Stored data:

● ● ● ● ●

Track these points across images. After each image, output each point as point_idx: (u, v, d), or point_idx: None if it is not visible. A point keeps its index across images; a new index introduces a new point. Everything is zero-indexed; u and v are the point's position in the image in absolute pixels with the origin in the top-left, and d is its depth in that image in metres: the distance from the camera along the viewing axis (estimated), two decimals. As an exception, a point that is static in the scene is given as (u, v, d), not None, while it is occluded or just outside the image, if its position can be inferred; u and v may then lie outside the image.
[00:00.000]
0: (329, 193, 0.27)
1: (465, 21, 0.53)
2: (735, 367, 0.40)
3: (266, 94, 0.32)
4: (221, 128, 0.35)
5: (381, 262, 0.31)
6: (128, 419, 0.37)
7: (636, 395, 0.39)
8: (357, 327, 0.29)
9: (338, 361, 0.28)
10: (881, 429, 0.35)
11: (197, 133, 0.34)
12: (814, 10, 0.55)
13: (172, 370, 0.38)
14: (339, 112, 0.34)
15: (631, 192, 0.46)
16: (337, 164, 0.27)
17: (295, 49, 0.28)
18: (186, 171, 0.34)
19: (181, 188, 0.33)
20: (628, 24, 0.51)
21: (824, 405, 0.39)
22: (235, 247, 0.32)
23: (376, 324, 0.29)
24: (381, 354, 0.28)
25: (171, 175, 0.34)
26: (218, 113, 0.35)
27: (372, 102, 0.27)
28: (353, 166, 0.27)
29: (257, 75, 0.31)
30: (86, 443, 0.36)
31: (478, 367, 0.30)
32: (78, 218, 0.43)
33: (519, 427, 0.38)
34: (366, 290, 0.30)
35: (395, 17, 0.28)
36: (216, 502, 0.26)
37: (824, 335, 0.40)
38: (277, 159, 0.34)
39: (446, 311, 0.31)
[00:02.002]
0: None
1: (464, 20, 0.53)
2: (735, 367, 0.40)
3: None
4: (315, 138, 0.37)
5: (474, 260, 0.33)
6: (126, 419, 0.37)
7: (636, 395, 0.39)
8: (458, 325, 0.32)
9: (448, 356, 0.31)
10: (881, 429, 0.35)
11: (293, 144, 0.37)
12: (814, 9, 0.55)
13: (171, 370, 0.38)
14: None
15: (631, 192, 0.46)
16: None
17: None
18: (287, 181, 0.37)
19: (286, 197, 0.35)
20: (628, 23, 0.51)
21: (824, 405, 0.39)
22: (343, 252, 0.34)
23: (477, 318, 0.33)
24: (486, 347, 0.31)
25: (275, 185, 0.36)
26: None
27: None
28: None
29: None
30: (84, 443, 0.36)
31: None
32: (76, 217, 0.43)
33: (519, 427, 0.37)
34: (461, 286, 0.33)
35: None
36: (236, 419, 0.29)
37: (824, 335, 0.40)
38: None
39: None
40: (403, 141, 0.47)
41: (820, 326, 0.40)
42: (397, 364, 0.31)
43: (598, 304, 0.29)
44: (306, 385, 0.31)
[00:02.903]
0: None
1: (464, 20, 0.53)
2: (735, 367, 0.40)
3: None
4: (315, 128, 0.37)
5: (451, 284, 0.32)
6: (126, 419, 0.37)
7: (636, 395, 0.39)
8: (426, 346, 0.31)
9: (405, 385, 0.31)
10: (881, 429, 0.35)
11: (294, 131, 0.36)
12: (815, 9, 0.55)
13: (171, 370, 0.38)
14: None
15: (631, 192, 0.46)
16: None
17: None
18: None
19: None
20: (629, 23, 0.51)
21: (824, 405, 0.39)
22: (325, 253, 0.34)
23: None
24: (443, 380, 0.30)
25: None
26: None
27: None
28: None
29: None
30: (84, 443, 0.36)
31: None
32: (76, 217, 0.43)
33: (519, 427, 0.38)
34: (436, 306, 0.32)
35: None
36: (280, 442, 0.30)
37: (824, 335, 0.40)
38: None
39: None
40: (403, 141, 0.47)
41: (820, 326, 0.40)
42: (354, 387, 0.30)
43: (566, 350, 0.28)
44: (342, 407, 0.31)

● ● ● ● ●

[What is being asked]:
Every entry must appear in the answer, reproduced exactly.

[Exercise result]:
Track these points across images. After each image, output each point as point_idx: (u, v, d), or point_idx: None if it is not visible. A point keeps its index across images; a new index introduces a new point. Everything is zero-indexed; u and v are the point's position in the image in absolute pixels with the origin in the top-left, and d is its depth in that image in metres: the distance from the camera along the viewing axis (estimated), two decimals. As an exception, a point that is static in the scene is given as (u, v, d), not None, while it is occluded or just outside the image, if its position can be inferred; u and v may then lie outside the image.
[00:00.000]
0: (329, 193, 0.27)
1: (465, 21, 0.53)
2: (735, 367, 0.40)
3: (266, 94, 0.32)
4: (221, 128, 0.35)
5: (381, 262, 0.31)
6: (128, 419, 0.37)
7: (636, 395, 0.39)
8: (357, 327, 0.29)
9: (338, 361, 0.28)
10: (881, 429, 0.35)
11: (197, 133, 0.34)
12: (814, 10, 0.55)
13: (172, 370, 0.38)
14: (339, 112, 0.34)
15: (631, 192, 0.46)
16: (337, 164, 0.27)
17: (295, 49, 0.28)
18: (186, 171, 0.34)
19: (181, 188, 0.33)
20: (628, 24, 0.51)
21: (824, 405, 0.39)
22: (235, 247, 0.32)
23: (376, 324, 0.29)
24: (381, 354, 0.28)
25: (171, 175, 0.34)
26: (218, 113, 0.35)
27: (372, 102, 0.27)
28: (353, 166, 0.27)
29: (257, 75, 0.31)
30: (86, 443, 0.36)
31: (478, 367, 0.30)
32: (78, 218, 0.43)
33: (519, 427, 0.38)
34: (366, 290, 0.30)
35: (395, 17, 0.28)
36: (216, 502, 0.26)
37: (824, 335, 0.40)
38: (277, 159, 0.34)
39: (446, 311, 0.31)
[00:02.002]
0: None
1: (464, 20, 0.53)
2: (735, 367, 0.40)
3: None
4: (315, 138, 0.37)
5: (474, 260, 0.33)
6: (126, 419, 0.37)
7: (636, 395, 0.39)
8: (458, 325, 0.32)
9: (448, 356, 0.31)
10: (881, 429, 0.35)
11: (293, 144, 0.37)
12: (814, 9, 0.55)
13: (171, 370, 0.38)
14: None
15: (631, 192, 0.46)
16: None
17: None
18: (287, 181, 0.37)
19: (286, 197, 0.35)
20: (628, 23, 0.51)
21: (824, 405, 0.39)
22: (343, 252, 0.34)
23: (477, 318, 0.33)
24: (486, 347, 0.31)
25: (275, 185, 0.36)
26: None
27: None
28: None
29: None
30: (84, 443, 0.36)
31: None
32: (76, 217, 0.43)
33: (519, 427, 0.37)
34: (461, 286, 0.33)
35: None
36: (236, 419, 0.29)
37: (824, 335, 0.40)
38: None
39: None
40: (403, 141, 0.47)
41: (820, 326, 0.40)
42: (397, 364, 0.31)
43: (598, 304, 0.29)
44: (306, 385, 0.31)
[00:02.903]
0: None
1: (464, 20, 0.53)
2: (735, 367, 0.40)
3: None
4: (315, 128, 0.37)
5: (451, 284, 0.32)
6: (126, 419, 0.37)
7: (636, 395, 0.39)
8: (426, 346, 0.31)
9: (405, 385, 0.31)
10: (881, 429, 0.35)
11: (294, 131, 0.36)
12: (815, 9, 0.55)
13: (171, 370, 0.38)
14: None
15: (631, 192, 0.46)
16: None
17: None
18: None
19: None
20: (629, 23, 0.51)
21: (824, 405, 0.39)
22: (325, 253, 0.34)
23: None
24: (443, 380, 0.30)
25: None
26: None
27: None
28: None
29: None
30: (84, 443, 0.36)
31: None
32: (76, 217, 0.43)
33: (519, 427, 0.38)
34: (436, 306, 0.32)
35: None
36: (280, 442, 0.30)
37: (824, 335, 0.40)
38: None
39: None
40: (403, 141, 0.47)
41: (820, 326, 0.40)
42: (354, 387, 0.30)
43: (566, 350, 0.28)
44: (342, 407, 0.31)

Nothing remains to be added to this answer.